Testifying at the trial of the South African Olympic and Paralympic track star, professional boxer Kevin Lerena described how he, Pistorius and two others had been having dinner at Tashas restaurant when the gun went off.

The charge of firing a gun in a public place is part of prosecution attempts to portray the 27-year-old athlete, who shot dead model Reeva Steenkamp on February 14 last year, as a firearms-obsessed hot-head.

Pistorius denies murdering Steenkamp, saying he fired four rounds from a 9 mm pistol through a locked toilet door at his luxury Pretoria home after mistaking her for an intruder.

Lerena, who goes by the ring name "The KO Kid", said one of the group at the table in Tashas, Darren Fresco, passed his pistol under the table to Pistorius during the lunch, telling him there was "one up", indicating a round was in the chamber.

"A shot went off. Then there was just complete silence," Lerena said. "I looked down at the floor and exactly where I looked down, where my foot was, there was a hole in the floor."

"I had a little graze on my toe, but I wasn't hurt," he added.

Restaurant owner Jason Loupis told the court 220 diners had been present at the time. A child was sitting at the table next to Pistorius, his wife Maria added in her testimony.

"TAKE THE BLAME"

Pistorius immediately apologised to his friends and checked they had not been hurt, but then turned to Fresco and asked him to take responsibility, Lerena said.

"'Please take the blame for me - there's too much media hype around me'," Lerena quoted Pistorius as saying. "'Take the blame because this can be big.'"

When the restaurant owners came up to investigate, Fresco told them the gun had fallen out of the pocket of his tracksuit trousers.

"I said to him 'What's the first rule of owning a gun? Safety first?'" Maria Loupis said. "He said 'Yes' and I hit him over the head."

Pistorius paid the bill and the group left, she added.

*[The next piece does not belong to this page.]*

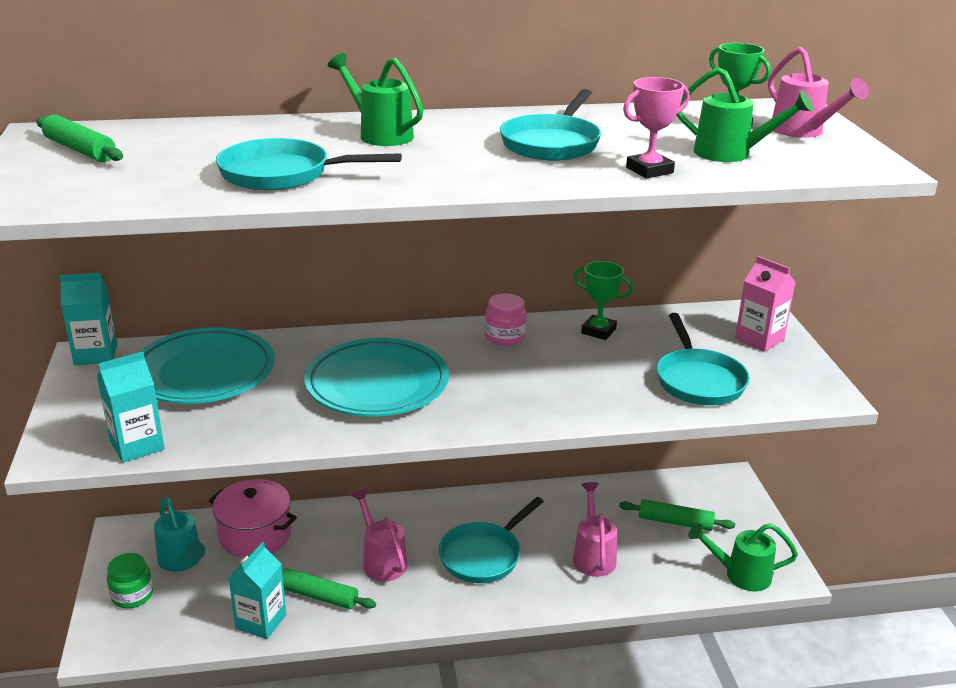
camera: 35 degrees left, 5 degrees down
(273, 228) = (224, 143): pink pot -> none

At the Pretoria High Court, Pistorius' defence team wound up its cross-examination of a third prosecution witness who said he had heard shouts and screams from Pistorius' house before shots were fired on the night Steenkamp died.

Earlier, lead defence advocate Barry Roux tried to undermine the testimony of wife and husband Michelle Burger and Charl Johnson, who lived 177 metres (195 yards) away in an adjacent housing complex, as being too similar to be credible.

"You could just as well have stood together in the witness box," he said, earning his second rebuke of the three-day-old trial from Judge Thokozile Masipa.

Besides denying murder, Pistorius, who had his disabled lower legs amputated as a baby and now runs on carbon fibre prosthetic "blades", has pleaded not guilty to the Tashas gun charge.

He is also accused of putting a bullet through the sun roof of a former girlfriend's car in a separate incident.

The trial is being broadcast daily on live television, a first for South Africa, although most witnesses have asked for their faces not to be shown to protect their identity.

Johnson, the neighbour, said on Wednesday he had received "intimidating" phone calls the previous night from people who had heard his phone number read out in court during his wife's earlier cross-examination.